## TASK GOAL:
Range to reproduce from the entries below: the line with "EN PROYECTO INMOBILIARIO TE OFRECEREMOS LAS", the line with "ment le Ministre d’État Adjoumani", and every line in between. Give them exactly and give nothing else.

## RECORD SET:

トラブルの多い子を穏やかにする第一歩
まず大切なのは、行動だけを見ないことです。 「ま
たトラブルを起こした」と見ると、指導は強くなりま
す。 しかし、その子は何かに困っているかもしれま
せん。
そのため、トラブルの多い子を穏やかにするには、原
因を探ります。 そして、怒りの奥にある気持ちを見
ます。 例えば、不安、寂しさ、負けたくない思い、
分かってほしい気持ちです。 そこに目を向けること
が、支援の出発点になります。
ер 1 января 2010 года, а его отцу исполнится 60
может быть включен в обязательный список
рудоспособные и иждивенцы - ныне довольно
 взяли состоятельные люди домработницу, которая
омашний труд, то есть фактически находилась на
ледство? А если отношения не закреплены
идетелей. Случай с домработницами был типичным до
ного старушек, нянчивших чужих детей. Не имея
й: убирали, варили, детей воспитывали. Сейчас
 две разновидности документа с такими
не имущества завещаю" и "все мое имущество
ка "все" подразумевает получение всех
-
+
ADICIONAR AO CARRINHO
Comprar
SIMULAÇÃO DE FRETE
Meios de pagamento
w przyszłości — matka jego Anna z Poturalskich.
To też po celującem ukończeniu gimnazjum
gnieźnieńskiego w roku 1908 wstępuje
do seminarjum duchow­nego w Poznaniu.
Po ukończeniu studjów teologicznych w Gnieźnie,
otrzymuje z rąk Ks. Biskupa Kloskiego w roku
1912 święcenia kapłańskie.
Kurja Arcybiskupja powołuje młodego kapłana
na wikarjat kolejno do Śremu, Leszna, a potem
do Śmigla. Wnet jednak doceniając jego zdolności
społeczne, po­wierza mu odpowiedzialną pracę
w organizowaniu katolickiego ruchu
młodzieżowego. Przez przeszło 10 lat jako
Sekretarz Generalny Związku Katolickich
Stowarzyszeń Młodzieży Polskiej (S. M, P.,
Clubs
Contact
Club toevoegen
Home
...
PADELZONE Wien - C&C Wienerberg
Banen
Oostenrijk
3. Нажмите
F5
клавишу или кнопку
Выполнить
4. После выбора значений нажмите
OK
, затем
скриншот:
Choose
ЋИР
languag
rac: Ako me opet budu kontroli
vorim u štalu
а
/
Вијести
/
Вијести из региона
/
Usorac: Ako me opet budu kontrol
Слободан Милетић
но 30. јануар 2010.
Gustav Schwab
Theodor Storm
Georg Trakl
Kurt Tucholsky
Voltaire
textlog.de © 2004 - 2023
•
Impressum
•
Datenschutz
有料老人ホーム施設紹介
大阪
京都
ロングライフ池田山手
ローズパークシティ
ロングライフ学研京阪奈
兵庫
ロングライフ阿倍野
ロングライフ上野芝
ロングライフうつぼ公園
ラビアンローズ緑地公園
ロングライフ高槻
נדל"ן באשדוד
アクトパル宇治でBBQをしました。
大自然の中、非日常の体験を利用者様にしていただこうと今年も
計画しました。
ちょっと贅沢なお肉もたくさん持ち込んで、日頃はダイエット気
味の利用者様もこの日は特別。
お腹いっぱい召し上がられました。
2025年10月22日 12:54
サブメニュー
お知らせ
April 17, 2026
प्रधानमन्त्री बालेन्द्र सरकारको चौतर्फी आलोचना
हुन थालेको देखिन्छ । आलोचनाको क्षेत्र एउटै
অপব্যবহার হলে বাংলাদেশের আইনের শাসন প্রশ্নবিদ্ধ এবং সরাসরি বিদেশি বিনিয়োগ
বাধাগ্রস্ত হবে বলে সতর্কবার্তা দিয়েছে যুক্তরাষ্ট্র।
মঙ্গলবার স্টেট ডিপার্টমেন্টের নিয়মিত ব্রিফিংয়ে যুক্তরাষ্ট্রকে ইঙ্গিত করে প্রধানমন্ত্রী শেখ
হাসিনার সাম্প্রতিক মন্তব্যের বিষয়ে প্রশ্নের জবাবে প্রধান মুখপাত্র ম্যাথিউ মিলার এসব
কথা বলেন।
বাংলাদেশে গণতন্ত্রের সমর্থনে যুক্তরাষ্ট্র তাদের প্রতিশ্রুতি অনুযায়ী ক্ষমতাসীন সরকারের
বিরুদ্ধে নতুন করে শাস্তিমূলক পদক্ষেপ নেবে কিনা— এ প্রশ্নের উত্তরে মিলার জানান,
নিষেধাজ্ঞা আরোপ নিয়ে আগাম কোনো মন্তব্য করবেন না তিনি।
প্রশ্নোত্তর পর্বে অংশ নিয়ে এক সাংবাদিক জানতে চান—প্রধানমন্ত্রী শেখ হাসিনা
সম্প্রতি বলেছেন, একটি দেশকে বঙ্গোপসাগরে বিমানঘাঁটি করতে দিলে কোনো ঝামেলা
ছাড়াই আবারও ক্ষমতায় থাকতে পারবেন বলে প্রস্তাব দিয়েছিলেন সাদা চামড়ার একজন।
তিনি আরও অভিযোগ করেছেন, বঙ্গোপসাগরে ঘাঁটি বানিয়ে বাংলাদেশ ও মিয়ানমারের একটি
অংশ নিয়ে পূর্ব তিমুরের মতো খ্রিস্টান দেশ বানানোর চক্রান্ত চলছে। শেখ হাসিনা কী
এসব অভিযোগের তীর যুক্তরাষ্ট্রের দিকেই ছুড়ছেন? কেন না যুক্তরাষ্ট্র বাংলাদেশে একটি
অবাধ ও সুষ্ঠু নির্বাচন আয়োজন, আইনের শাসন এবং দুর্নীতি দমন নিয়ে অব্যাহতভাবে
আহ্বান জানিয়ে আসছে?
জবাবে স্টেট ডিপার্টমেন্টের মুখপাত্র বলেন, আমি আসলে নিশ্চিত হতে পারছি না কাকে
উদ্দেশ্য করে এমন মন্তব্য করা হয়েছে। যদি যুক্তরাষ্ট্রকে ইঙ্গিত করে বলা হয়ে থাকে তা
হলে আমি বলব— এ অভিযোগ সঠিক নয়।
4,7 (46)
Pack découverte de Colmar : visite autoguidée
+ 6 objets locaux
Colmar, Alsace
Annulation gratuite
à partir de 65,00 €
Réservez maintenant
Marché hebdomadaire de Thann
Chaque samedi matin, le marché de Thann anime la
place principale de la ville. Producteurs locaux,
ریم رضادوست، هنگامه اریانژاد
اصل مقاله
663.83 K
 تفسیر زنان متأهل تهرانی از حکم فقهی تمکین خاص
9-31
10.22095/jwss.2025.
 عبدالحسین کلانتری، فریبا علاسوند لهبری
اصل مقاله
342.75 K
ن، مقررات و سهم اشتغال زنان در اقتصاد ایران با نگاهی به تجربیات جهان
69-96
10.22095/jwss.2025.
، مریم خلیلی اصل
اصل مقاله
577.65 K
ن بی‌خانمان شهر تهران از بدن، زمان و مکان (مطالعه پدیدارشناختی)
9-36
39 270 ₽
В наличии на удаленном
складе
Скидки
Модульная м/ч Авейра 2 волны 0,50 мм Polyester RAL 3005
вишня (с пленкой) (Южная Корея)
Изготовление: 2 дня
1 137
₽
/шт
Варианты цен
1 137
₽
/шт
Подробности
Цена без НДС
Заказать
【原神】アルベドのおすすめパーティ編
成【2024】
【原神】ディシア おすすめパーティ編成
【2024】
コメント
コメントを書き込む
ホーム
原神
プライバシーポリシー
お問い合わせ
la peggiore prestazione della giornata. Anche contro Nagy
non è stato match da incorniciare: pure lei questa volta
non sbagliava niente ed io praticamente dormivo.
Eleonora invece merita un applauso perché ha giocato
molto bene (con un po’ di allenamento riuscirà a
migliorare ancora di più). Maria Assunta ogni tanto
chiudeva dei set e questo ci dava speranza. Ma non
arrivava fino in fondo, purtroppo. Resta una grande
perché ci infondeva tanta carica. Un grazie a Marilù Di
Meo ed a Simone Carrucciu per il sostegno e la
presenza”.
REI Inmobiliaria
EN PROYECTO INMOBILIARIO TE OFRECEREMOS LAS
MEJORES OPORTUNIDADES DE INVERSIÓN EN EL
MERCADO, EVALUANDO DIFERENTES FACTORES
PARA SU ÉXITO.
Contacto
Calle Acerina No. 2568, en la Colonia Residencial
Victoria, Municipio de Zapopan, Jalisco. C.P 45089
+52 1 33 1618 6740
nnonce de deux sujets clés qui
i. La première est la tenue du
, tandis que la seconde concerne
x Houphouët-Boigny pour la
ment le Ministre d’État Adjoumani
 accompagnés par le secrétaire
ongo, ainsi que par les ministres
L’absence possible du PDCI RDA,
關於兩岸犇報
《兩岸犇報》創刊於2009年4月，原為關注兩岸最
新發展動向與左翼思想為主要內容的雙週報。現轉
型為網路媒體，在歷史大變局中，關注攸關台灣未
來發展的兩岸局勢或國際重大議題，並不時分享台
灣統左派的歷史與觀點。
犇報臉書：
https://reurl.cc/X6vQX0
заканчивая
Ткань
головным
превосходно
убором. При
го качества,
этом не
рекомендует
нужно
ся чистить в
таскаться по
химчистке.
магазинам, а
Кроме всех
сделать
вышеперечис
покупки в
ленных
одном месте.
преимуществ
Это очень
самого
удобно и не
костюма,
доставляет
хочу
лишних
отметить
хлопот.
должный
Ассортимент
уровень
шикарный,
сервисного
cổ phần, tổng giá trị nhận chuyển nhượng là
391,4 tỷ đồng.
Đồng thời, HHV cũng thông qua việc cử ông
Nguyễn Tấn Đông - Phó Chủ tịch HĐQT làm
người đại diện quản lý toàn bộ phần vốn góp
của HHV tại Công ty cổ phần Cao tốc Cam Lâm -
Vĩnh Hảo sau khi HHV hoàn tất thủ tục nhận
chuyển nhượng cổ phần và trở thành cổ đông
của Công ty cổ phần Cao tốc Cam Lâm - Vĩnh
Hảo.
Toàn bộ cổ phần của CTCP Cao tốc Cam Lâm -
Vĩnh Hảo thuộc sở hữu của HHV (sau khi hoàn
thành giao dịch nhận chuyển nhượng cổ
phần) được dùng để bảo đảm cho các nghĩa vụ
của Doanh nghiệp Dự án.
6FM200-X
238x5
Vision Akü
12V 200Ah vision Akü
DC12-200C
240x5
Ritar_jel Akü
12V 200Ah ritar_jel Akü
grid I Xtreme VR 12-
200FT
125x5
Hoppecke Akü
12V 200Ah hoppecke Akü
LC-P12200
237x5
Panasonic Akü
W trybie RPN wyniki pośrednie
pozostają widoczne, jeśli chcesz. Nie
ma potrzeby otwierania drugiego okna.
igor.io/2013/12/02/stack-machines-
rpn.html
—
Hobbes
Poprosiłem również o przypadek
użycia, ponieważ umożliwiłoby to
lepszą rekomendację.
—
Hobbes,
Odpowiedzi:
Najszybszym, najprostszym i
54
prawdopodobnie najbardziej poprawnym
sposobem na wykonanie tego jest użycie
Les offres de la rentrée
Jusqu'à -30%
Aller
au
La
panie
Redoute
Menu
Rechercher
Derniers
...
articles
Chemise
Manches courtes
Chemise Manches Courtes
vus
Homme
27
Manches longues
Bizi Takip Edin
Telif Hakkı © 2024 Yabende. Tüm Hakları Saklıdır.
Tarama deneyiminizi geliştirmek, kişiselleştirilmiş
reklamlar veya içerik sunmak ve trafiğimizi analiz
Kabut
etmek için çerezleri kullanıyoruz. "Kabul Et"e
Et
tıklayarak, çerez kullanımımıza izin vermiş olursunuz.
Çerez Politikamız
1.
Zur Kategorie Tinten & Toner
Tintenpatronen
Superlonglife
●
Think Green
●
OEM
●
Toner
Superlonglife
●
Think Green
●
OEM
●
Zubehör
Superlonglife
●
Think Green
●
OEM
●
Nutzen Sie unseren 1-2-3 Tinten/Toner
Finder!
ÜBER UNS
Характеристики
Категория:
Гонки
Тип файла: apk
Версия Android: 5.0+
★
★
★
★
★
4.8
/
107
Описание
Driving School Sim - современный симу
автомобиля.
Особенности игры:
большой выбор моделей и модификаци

## OUTPUT FOR THIS TASK:
EN PROYECTO INMOBILIARIO TE OFRECEREMOS LAS
MEJORES OPORTUNIDADES DE INVERSIÓN EN EL
MERCADO, EVALUANDO DIFERENTES FACTORES
PARA SU ÉXITO.
Contacto
Calle Acerina No. 2568, en la Colonia Residencial
Victoria, Municipio de Zapopan, Jalisco. C.P 45089
+52 1 33 1618 6740
nnonce de deux sujets clés qui
i. La première est la tenue du
, tandis que la seconde concerne
x Houphouët-Boigny pour la
ment le Ministre d’État Adjoumani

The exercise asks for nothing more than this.